[Supplied data Boundary: Start]
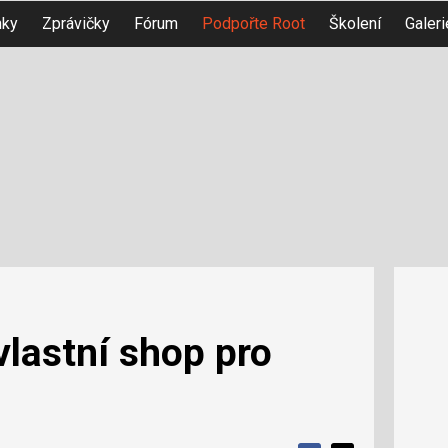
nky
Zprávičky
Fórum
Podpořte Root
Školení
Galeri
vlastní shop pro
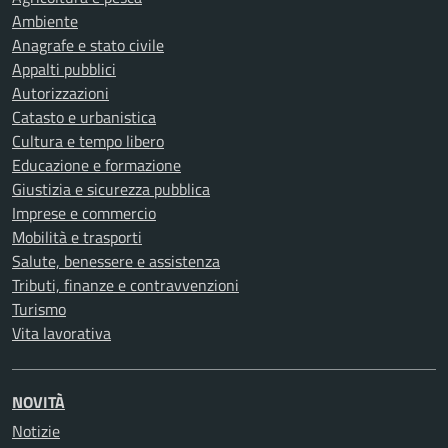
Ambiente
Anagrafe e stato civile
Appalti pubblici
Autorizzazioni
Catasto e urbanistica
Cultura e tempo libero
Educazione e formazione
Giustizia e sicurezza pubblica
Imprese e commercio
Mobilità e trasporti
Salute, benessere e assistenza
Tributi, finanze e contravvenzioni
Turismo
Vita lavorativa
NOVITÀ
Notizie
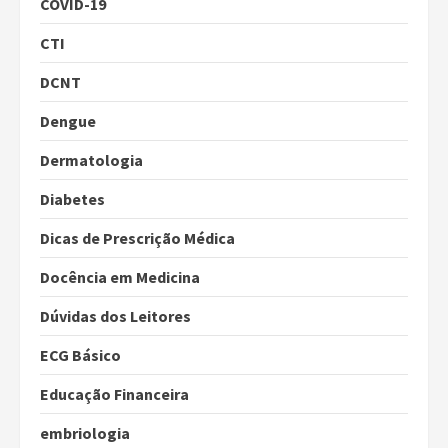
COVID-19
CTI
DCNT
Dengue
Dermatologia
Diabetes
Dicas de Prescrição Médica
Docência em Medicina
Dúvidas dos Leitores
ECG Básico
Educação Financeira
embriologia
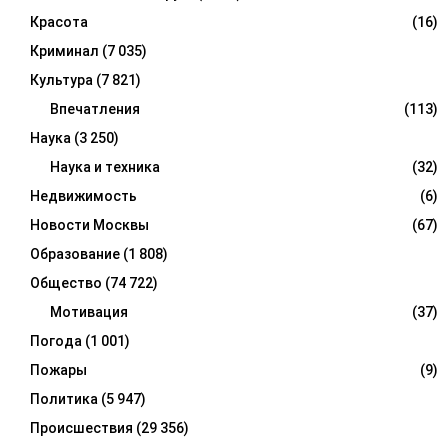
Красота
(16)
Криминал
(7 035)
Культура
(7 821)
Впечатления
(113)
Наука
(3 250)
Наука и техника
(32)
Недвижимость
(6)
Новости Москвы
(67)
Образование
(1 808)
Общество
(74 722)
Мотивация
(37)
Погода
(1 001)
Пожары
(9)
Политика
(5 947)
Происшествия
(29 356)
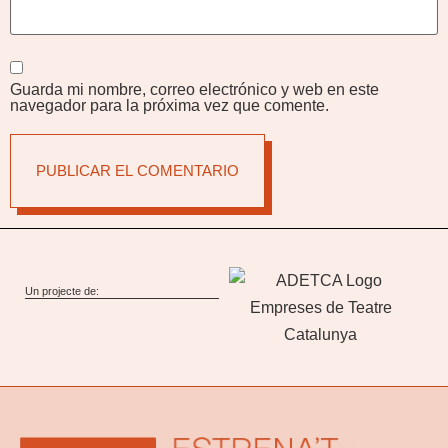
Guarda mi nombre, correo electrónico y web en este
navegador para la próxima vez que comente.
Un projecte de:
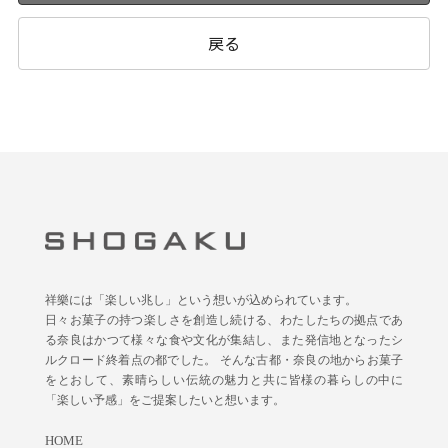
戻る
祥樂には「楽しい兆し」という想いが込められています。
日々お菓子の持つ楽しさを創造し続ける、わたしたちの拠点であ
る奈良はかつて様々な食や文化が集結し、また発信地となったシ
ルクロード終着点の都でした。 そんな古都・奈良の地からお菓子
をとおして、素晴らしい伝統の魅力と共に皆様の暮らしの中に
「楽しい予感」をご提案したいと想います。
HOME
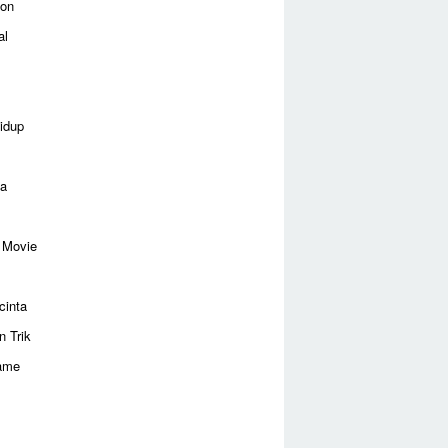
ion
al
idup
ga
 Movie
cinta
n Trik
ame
[Supplied data Boundary: End]
[Supplied data Boundary: Start]
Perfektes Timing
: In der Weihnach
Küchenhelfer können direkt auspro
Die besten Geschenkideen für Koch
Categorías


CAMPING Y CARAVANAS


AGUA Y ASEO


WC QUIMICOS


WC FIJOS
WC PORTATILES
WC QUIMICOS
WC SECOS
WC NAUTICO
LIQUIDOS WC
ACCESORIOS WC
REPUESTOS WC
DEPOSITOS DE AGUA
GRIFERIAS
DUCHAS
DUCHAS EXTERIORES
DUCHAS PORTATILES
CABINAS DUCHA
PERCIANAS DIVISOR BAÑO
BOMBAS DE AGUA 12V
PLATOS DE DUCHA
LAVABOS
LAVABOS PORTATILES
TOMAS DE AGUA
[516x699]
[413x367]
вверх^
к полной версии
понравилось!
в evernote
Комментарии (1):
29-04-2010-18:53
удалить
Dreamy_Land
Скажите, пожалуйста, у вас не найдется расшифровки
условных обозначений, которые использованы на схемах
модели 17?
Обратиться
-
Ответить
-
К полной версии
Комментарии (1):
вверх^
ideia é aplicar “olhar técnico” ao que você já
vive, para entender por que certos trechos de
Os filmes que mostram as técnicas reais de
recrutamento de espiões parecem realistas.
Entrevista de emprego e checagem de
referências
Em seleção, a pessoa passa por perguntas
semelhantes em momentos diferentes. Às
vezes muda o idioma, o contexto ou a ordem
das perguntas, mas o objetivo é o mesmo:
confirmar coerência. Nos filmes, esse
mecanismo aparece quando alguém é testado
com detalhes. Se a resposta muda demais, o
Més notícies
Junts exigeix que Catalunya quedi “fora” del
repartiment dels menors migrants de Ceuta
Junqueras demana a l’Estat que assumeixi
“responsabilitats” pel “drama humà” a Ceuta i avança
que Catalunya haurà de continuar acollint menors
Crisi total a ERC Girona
[Supplied data Boundary: End]
[Supplied data Boundary: Start]
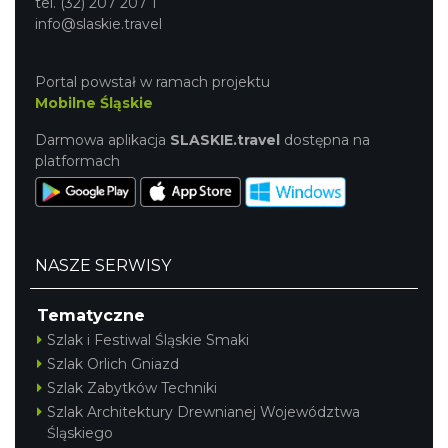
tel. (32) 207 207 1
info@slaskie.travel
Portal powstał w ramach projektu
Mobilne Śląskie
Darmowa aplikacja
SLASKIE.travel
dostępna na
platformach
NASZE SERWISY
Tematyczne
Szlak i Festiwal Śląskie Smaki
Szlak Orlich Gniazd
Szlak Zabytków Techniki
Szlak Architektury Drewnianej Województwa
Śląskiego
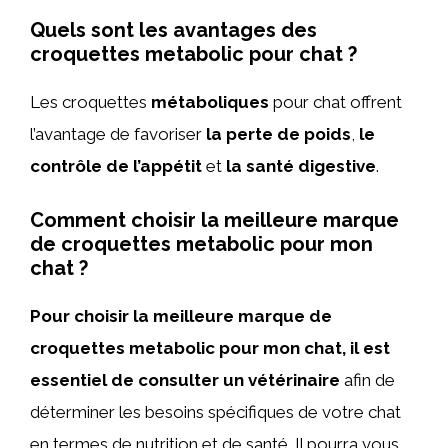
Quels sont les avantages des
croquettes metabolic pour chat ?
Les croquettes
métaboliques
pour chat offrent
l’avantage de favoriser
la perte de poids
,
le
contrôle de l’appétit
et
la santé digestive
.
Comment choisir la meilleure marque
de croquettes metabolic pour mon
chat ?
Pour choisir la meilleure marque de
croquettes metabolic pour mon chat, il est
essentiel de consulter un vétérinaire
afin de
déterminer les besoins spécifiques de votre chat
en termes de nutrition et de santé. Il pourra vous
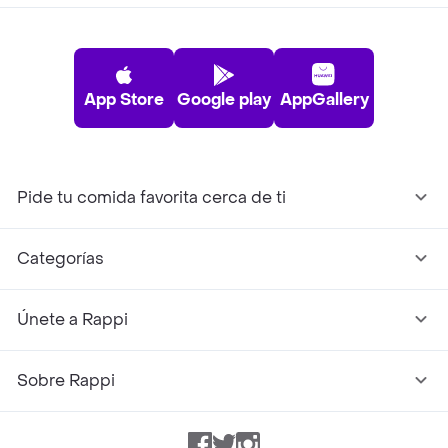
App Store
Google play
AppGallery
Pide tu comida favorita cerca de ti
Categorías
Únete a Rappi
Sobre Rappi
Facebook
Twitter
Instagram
[Supplied data Boundary: End]
■ What is being asked:
Filter the entries and copy out every line with the word "Catalunya".

■ Your response:
Junts exigeix que Catalunya quedi “fora” del
que Catalunya haurà de continuar acollint menors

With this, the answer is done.